Stefano Byer, M3, Class of 2022

I am Mrs. A

Grew up in Kansas City

north, by the river

I held on to life

lifeblood coursing through my veins

through ups, and through downs

Made a family

I love my many grandkids

as grandma loved me

As grandma loved me

I saw her last breath, in pain

with tubes in, tubes out

Now held by my kin

they watch my last breaths, tears drop

with tubes in, tubes out

Came here with a cough

this big building found much more

prognosis now: days

I hold on to life

lifeblood dripping out my veins

few ups, mostly downs

Now memories fade

as my love joins grandma’s

north, down the river



My patient saw herself as her grandmother, spending some of her final days in the hospital.
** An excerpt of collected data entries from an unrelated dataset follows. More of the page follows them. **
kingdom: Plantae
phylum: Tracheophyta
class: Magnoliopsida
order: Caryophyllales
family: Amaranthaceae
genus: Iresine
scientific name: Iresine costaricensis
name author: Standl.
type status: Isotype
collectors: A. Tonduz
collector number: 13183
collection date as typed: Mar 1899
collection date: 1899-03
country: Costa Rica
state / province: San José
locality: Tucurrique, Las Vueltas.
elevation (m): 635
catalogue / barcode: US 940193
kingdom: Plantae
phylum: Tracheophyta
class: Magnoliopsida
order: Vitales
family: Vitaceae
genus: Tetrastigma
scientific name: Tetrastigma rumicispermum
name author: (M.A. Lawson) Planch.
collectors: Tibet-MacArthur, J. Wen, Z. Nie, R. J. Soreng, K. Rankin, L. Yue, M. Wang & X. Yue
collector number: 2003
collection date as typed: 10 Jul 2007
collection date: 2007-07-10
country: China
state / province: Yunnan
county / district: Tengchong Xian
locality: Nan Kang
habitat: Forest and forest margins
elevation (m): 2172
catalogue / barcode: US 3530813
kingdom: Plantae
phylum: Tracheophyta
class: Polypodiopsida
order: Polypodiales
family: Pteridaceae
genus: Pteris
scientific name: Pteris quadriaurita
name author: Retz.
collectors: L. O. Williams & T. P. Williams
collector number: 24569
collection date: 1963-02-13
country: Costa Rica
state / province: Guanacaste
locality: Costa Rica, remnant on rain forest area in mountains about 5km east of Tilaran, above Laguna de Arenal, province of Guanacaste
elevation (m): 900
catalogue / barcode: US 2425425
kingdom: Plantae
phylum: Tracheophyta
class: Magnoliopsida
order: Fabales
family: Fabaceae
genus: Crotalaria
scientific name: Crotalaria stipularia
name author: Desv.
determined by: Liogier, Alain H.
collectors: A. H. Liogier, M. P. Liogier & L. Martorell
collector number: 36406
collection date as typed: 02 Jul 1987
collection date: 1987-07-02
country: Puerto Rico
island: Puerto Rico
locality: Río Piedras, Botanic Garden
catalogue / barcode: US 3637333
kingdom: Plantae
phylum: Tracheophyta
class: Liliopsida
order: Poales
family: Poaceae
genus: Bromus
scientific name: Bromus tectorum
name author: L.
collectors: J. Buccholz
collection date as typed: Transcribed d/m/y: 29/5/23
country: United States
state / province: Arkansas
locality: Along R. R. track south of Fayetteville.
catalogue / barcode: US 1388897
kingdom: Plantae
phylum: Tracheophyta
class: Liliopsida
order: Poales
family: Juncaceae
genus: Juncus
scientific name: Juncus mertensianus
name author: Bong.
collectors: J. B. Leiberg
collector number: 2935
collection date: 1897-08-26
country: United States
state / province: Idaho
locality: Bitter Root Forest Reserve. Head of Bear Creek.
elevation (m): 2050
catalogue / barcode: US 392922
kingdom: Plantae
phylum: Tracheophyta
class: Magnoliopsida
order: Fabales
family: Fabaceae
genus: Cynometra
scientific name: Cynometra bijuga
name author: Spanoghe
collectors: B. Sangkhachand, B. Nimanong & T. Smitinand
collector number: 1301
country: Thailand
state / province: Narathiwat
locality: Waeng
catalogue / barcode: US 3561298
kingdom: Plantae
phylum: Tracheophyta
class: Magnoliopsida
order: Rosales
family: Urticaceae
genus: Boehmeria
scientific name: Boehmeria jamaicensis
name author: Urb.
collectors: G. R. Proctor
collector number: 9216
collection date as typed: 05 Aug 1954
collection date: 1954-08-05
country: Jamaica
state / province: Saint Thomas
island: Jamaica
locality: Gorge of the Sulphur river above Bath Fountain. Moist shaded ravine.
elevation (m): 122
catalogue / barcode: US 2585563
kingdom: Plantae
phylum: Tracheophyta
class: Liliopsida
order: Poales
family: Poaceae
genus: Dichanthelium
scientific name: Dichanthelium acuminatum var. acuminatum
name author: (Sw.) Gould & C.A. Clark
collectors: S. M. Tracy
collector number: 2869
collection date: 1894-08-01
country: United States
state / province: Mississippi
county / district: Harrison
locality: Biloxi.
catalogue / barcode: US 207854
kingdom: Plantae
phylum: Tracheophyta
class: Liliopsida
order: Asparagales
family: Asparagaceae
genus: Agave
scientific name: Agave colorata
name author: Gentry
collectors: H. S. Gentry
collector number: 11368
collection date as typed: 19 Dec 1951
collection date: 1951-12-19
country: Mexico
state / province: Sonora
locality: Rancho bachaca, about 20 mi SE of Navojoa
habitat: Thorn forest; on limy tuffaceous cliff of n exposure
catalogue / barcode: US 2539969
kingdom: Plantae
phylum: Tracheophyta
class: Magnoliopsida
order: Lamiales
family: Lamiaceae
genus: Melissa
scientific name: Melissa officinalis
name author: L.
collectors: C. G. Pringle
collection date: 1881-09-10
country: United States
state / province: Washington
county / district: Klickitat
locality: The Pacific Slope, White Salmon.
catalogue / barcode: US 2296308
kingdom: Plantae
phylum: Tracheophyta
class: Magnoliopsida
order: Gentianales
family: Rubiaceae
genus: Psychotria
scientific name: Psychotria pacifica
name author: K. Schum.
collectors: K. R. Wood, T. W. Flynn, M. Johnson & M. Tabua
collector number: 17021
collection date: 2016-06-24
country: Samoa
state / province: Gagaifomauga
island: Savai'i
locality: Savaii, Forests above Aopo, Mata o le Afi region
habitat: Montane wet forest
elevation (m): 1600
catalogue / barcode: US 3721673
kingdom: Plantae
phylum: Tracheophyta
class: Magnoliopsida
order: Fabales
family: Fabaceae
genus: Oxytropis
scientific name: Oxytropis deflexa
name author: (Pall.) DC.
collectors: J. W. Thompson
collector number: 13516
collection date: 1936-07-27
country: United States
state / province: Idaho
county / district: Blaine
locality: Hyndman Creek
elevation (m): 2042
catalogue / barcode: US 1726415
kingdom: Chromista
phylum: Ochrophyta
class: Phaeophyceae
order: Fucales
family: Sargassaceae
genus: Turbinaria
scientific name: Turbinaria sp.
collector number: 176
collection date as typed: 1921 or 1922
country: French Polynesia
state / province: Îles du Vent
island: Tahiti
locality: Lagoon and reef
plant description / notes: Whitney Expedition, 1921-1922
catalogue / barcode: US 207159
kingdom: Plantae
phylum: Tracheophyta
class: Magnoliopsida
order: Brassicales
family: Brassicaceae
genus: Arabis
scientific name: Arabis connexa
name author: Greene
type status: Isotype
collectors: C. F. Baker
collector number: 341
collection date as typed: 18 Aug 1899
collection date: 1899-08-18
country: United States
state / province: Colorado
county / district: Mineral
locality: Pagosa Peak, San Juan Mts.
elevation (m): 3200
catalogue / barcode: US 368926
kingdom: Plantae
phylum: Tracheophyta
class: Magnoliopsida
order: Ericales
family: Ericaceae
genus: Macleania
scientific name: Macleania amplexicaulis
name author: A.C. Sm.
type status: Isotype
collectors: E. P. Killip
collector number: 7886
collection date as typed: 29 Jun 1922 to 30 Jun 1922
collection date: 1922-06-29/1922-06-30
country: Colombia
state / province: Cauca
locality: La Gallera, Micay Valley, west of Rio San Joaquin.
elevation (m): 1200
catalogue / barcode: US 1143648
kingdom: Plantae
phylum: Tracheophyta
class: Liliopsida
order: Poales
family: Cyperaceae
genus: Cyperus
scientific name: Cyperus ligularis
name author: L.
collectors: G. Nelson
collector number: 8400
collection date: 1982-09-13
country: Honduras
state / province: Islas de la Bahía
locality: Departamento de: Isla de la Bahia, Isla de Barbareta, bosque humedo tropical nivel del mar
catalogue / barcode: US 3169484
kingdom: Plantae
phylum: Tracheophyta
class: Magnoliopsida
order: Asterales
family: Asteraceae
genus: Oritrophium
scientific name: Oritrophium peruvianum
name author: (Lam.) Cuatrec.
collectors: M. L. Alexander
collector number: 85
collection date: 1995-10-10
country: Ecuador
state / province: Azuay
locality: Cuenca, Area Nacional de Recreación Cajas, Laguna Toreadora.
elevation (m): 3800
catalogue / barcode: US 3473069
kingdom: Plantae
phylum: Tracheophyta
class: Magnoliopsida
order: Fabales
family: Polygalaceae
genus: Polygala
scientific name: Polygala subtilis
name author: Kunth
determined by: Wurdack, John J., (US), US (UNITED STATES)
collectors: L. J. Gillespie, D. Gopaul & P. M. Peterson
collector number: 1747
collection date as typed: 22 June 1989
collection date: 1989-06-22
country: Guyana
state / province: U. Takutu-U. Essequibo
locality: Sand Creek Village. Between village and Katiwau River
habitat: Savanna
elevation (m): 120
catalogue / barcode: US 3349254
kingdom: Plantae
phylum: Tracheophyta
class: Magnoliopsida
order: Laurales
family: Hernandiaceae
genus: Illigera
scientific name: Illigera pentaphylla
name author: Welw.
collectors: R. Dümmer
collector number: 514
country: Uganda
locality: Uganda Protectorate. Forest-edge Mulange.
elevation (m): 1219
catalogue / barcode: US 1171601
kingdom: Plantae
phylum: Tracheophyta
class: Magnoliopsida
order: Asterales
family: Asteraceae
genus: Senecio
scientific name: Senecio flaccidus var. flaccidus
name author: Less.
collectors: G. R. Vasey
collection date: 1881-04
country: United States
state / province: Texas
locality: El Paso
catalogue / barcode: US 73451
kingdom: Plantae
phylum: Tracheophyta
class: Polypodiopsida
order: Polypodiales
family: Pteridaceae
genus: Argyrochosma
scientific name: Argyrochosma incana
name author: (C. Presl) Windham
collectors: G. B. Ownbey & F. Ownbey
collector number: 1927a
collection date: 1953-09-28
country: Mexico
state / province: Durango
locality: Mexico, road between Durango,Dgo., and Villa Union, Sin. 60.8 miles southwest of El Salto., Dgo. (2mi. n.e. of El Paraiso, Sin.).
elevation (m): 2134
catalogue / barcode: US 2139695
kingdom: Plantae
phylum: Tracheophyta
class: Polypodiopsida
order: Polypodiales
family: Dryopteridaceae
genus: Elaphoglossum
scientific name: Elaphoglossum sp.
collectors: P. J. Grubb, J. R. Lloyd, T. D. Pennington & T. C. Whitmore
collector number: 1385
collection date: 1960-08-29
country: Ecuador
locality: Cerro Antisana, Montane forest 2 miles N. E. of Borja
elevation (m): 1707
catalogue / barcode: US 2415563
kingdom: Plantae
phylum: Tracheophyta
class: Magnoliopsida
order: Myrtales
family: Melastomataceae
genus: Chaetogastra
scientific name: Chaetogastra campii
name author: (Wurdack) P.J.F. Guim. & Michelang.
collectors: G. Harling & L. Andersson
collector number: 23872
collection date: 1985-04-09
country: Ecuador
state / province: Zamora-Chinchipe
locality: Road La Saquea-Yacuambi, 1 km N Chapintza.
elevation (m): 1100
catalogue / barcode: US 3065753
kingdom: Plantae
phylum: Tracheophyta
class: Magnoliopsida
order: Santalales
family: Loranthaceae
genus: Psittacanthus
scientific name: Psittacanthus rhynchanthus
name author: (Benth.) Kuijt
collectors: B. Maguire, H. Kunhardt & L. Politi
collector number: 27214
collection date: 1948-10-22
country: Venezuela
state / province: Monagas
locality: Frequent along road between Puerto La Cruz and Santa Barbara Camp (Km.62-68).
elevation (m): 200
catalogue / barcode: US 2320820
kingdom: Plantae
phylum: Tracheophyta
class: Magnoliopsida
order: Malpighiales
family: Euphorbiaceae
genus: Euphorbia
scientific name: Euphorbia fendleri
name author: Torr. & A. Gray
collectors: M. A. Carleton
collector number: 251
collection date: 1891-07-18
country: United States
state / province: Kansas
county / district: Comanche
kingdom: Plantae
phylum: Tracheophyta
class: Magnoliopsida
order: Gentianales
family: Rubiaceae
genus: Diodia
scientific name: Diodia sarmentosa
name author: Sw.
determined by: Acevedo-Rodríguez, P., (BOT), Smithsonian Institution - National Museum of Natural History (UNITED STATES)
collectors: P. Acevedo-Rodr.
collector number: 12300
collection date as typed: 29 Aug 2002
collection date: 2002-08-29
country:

I saw a woman, teetering between abject denial and an enlightened acceptance, negotiating her impending destination.

She was my first patient while in the hospital for my family medicine clerkship. Our week together was full of the “ups and downs.” Ups: a bone biopsy was negative for metastatic lung cancer; downs: she had almost a dozen units of blood transfused over the week to make up for what she’d lost.

One day, her name wasn’t on the floor roster. She had been transferred to the ICU. I kept visiting her, joking and crying—an apt combination.

My role as a medical student is to juggle learning disease processes, management, treatment—from standpoints of molecular, pathophysiological, and systemic issues—while understanding floor dynamics, tailoring our work to different attendings, preparing for standardized exams and patient encounters, etc., but one privileged and exceptional role we can play is in listening.

It is through listening that we can learn why we juggle the aforementioned.

I was reading Mrs. A’s discharge note, the ICU doctor ended it by noting her prognosis as being “days to week.”

We all, whether written or unwritten, have a prognosis – ranging from days to decades. Reflecting on our mortality only informs our reason to live.